Daily Archives: November 24, 2016

Movie: Embrace of the Serpent

I need to sit with this movie for a while. Filmed in black and white, it is the story of two journeys along the Amazon, thirty years apart.  The first is in 1909, with a very ill German ethnologist, Theodor Koch-Grunberg being rowed up the river by a westernized local, Manduca, whom he had saved from the rubber plantations.  He is seeking the the hallucinogenic plant yakruna  to save his life.  The second journey is in 1940 with the ethnobiologist Richard Evans Schultes also traversing the sinuous river, armed with the published edition of Koch-Grunberg’s journals.  Both men, some thirty years apart, encounter Karamakate, who lives alone separate from his tribe, and demand that he guide them on their quest.  Karamakate is a young man in 1909, fired up by the injustices of the rubber plantation owners; by 1940 he is much older, forgetful but even more disgusted by the cruelty and appropriation.

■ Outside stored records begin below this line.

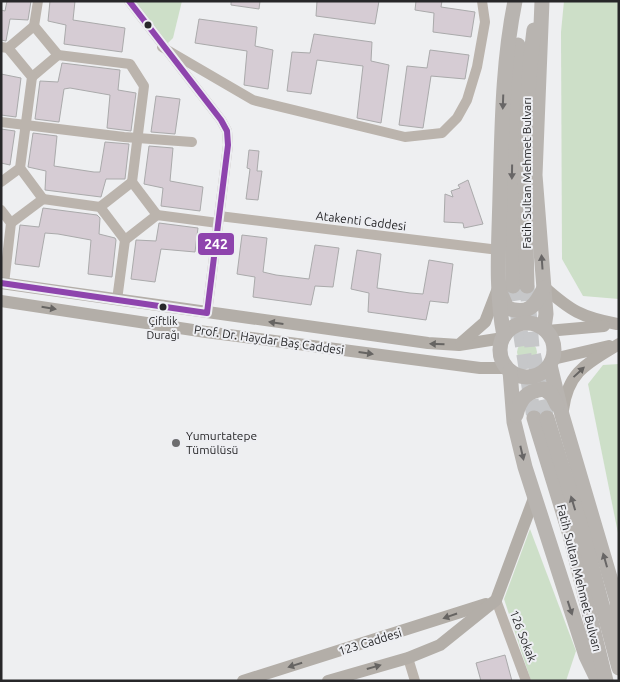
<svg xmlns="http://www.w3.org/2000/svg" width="620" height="682" font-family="Ubuntu,sans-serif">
  <rect width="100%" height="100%" fill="#eeeff1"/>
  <g fill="#cddfc8">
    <polygon points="135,1 182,1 173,38 167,44"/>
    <polygon points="564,1 619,1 619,299 583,296 562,259 561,32"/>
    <circle cx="527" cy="352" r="10"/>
    <polygon points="619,364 619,538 588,384 603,365"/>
    <polygon points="530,529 576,651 566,681 531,681 504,599"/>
  </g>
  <g fill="#d6ccd4" stroke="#aaaaab">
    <polygon points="7,1 31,1 28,20 10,19 6,41 1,40 1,10 5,11"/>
    <polygon points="50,1 75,1 73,20 125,28 122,52 64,44 66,25 48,21"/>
    <polygon points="231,1 260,1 259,9 231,5"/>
    <polygon points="317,1 379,1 375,24 316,16"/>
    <polygon points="416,1 442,1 441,7 475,12 471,37 433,32 434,13 415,10"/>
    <polygon points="199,19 257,27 255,46 273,50 268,89 244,85 247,51 195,43"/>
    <polygon points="314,34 372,42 371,61 389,65 381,123 357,118 363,66 317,60 311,94 287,91 292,52 310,53"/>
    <polygon points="430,50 469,55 465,79 431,76 423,128 399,125 407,66 427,68"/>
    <polygon points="62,63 120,70 118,90 136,93 131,131 107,128 110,95 70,88 64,89 59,122 35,119 40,81 58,82"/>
    <polygon points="1,74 21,78 16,117 1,115"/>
    <polygon points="156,96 180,99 175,134 151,132"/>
    <polygon points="1,129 15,131 10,165 1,163"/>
    <polygon points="33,133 57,136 54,166 94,172 100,172 105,142 129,144 125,179 106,179 101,197 45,190 46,171 28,167"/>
    <polygon points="149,146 173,148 170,181 203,187 200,211 161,206 163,188 144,184"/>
    <polygon points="249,150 259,151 257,171 262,171 258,200 246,199 250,169 247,168"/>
    <polygon points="468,180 483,224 464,228 463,223 444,222 445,194 453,197 451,191 460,188 458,185"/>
    <polygon points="43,208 97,215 100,218 99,234 115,238 116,240 112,277 88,274 91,240 58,234 45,233 39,267 15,264 20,225 39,227"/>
    <polygon points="159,223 198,228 195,252 161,249 155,282 131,279 136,240 156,241"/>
    <polygon points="242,235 267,238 263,272 276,275 309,279 315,245 339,248 333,287 315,286 311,305 253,297 255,277 237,274"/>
    <polygon points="357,250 381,254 377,288 410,293 423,294 429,260 453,264 448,303 430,301 426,320 368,312 369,293 351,289"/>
    <polygon points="505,655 512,681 481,681 476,663"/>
  </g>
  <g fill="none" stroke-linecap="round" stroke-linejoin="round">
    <g stroke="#c6c7c9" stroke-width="15" stroke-dasharray="15 8" stroke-linecap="butt">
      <polyline points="513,286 534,418"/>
      <polyline points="527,286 532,348 547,418"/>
    </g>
    <g stroke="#bbb4ad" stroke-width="10">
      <polyline points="129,1 221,120 227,131 228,145 207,313"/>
      <polyline points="34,26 38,1"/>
      <polyline points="162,47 253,100 405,137 442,133 457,118 467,100 477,67 485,22 482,1"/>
      <polyline points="8,48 34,26 58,55 130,64 144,86 132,182"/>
      <polyline points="32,77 58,55"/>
      <polyline points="1,122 124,137 192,142"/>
      <polyline points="20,168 43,199"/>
      <polyline points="1,182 20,168 32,77 8,48 1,47"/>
      <polyline points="100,207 132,182 157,215"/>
      <polyline points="1,210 11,223 4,284"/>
      <polyline points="219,216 499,250"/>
      <polyline points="11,223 43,199 100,207 125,240 157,215 218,223"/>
      <polyline points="117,300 125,240"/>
      <polyline points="496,600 526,681"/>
      <polyline points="408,658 415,681"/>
    </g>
    <g stroke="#b3aea8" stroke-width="12">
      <polyline points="1,283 428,343 459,345 503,338"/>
      <path d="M544,287C571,311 581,317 617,324"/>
      <polyline points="1,301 206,332 480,368 507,368"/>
      <polyline points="547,331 604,326"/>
      <polyline points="461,343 485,322 497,291"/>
      <polyline points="553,359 609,346"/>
      <path d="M563,410C568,371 588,363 619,344"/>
      <polyline points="243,681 486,604"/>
      <polyline points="328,681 408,658 440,645 496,600 534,498"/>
    </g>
    <g stroke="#b8b4b0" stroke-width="15">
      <polyline points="542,1 535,175 546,314 544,328"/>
      <polyline points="513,286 512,176 518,45"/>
      <path d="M527,286C525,200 523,116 534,30"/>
      <path d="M500,292L507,308C528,315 535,307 544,288"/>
      <circle cx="527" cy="350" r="27"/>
      <path d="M504,336C495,289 499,242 500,195C502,130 502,65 515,1"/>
      <polyline points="550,365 562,415 617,601 619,642"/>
      <polyline points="510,371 514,422 525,467 586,656 598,681"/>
      <path d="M516,415C520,399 526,391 544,389L552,395L557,405"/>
      <polyline points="534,418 570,535 606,681"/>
      <polyline points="547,418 582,530 619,668"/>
    </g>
    <defs>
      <polyline id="bus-1" points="1,283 207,313 228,145 227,131 221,120 129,1"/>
    </defs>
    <use href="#bus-1" stroke="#edeef2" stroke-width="10"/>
    <use href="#bus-1" stroke="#8e44ad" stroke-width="6"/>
  </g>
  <defs><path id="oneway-solid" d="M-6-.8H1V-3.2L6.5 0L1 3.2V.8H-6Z" transform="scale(1.25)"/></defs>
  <g fill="#686666">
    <use href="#oneway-solid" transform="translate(503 102) rotate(92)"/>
    <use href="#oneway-solid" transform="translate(512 172) rotate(91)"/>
    <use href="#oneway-solid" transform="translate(542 262) rotate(-94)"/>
    <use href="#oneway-solid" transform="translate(522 453) rotate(77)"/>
    <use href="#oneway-solid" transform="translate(573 503) rotate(-107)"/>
    <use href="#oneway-solid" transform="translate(605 560) rotate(-106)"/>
    <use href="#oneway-solid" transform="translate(570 608) rotate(72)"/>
  </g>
  <g fill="#666462">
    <use href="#oneway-solid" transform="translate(49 308) rotate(9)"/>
    <use href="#oneway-solid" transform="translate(276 323) rotate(-172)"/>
    <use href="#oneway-solid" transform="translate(437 344) rotate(-178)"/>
    <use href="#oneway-solid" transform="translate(366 353) rotate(8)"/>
    <use href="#oneway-solid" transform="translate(579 372) rotate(-43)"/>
    <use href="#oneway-solid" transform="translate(450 616) rotate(161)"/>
    <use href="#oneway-solid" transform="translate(295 665) rotate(163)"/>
    <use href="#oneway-solid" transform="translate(374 667) rotate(-16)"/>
  </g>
  <g fill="#272729" stroke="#edeef2" stroke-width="2">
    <circle cx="148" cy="25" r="4.5"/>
    <circle cx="163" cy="307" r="4.5"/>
  </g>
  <circle fill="#6d6d6f" stroke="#edeef2" stroke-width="2" cx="176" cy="443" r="5"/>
  <g text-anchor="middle" stroke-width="4" stroke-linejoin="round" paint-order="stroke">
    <g font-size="11" fill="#272729" stroke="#edeef2">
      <text x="163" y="325">Çiftlik<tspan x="163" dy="14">Durağı</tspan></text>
    </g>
    <g font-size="12" fill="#272729" stroke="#edeef2">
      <text transform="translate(527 173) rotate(-90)" y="4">Fatih Sultan Mehmet Bulvarı</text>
      <text transform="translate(361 221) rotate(7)" y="4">Atakenti Caddesi</text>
      <text transform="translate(269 340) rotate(8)" y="4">Prof. Dr. Haydar Baş Caddesi</text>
      <text transform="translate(579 578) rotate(76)" y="4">Fatih Sultan Mehmet Bulvarı</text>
      <text transform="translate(523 636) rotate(69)" y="4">126 Sokak</text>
      <text transform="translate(370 642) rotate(-17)" y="4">123 Caddesi</text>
    </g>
    <g font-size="12" fill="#272729" stroke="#edeef2" text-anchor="start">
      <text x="186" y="440">Yumurtatepe<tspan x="186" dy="14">Tümülüsü</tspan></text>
    </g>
  </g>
  <rect stroke="#edeef2" stroke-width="2" x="197" y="232" width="38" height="24" rx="5" fill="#8e44ad"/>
  <g font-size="14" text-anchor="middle" font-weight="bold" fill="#fff">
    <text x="216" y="249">242</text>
  </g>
  <rect width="620" height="682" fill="none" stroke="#272729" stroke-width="5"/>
</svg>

With shades of Apocalypse Now, the strict religion introduced with the white man, with its abuse of children and obliteration of culture and language,  has warped into an even more alarming violent, messianic cult.

Its critique of colonialism and capitalism is trenchant, and its photography is stunning.  I still need to think about it.  [Post-script: it’s no longer showing at the cinema. Obviously I sat and thought about it for too long!]